● **TRY IT**: Go through the records and extract every line with the word "water".

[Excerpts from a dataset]
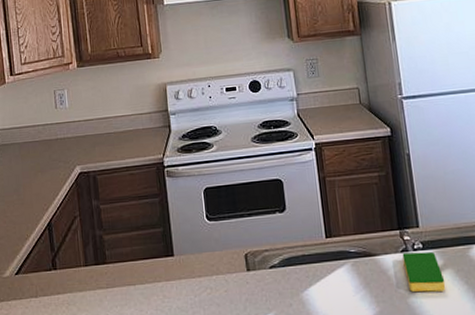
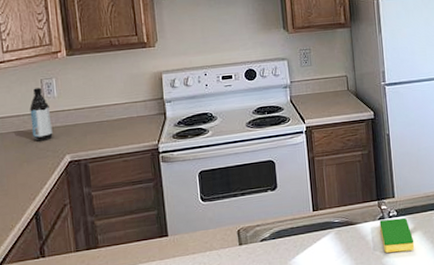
water bottle: none [44,98,65,152] -> present [30,87,53,141]

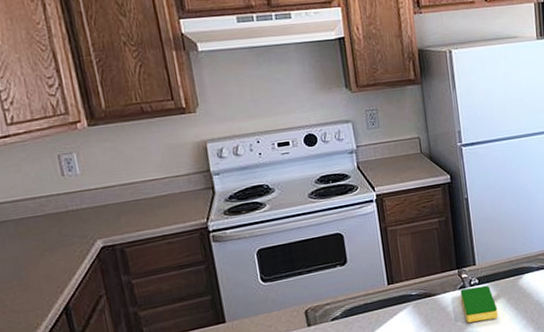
water bottle: present [30,87,53,141] -> none [47,164,79,227]

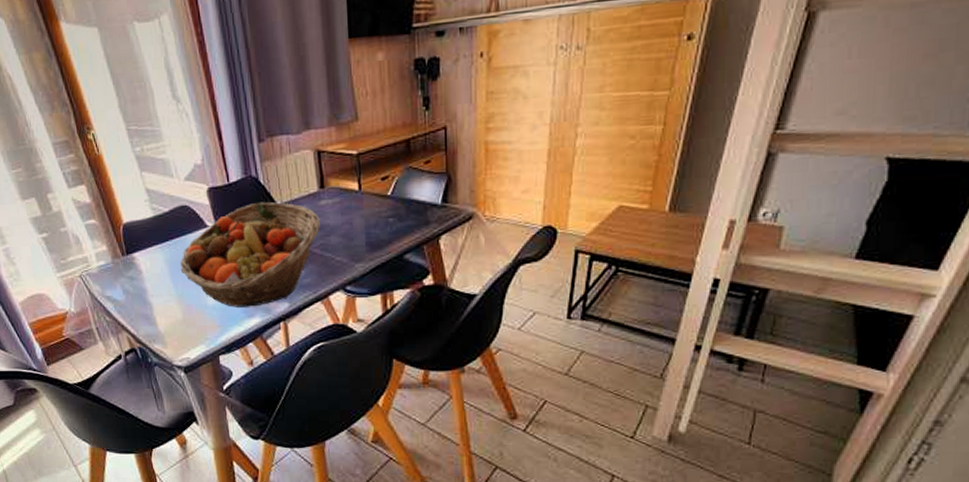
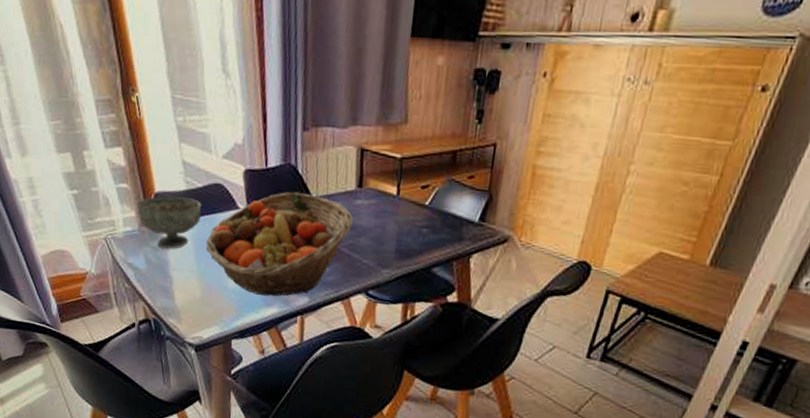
bowl: none [106,224,172,278] -> present [136,195,201,250]

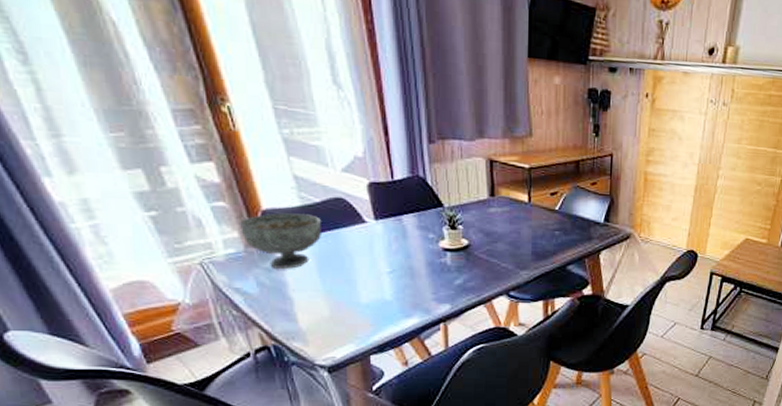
fruit basket: present [205,191,353,297] -> none [330,203,488,307]

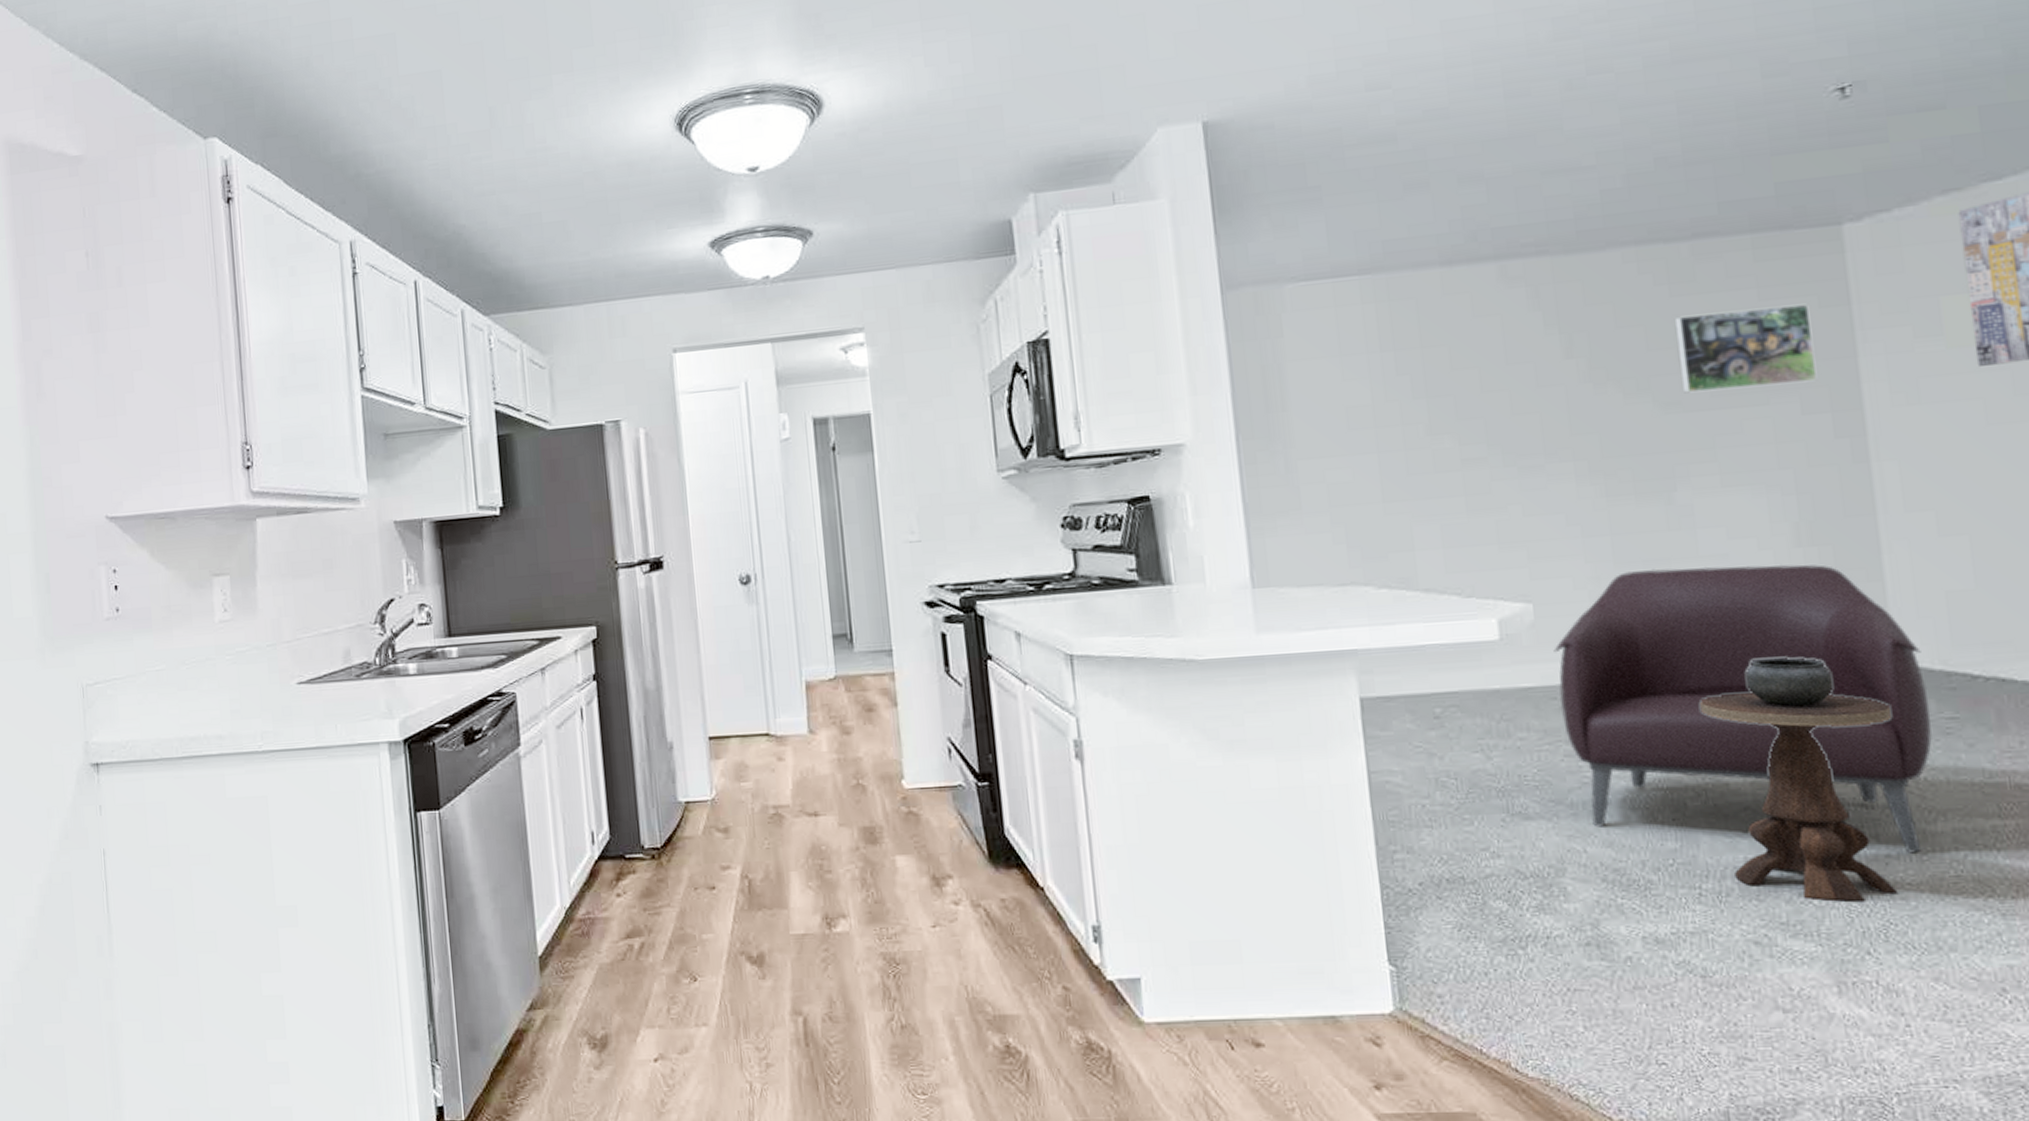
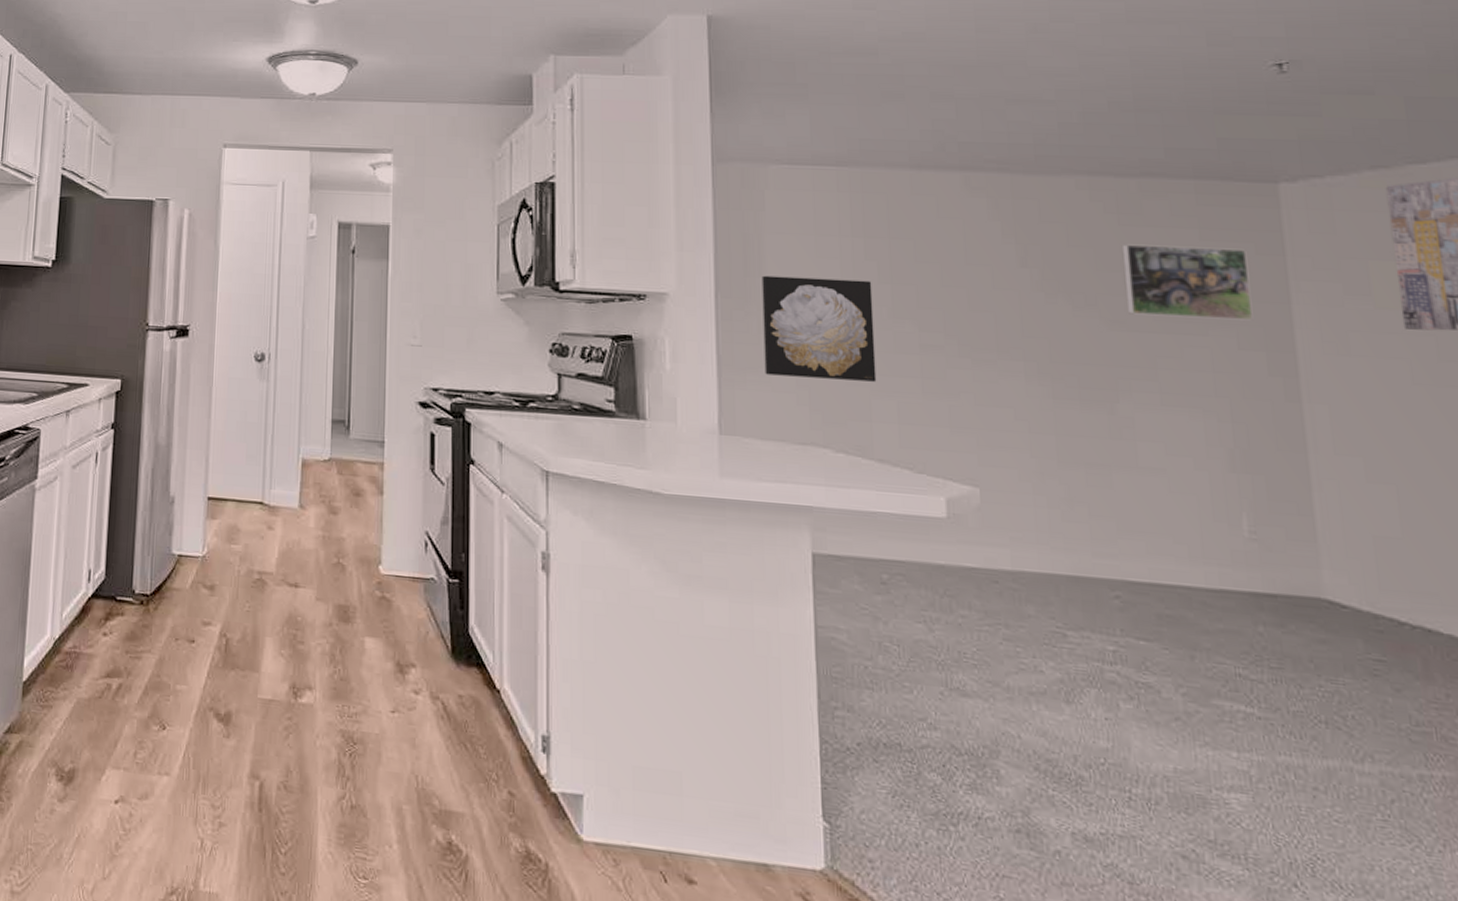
wall art: none [1285,398,1417,517] -> present [761,275,877,382]
armchair: present [1553,564,1932,854] -> none [997,472,1360,791]
side table: present [1700,657,1899,903] -> none [1135,574,1326,832]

● **EXERCISE SOLUTION**:
water bottle: none [44,98,65,152] -> present [30,87,53,141]
water bottle: present [30,87,53,141] -> none [47,164,79,227]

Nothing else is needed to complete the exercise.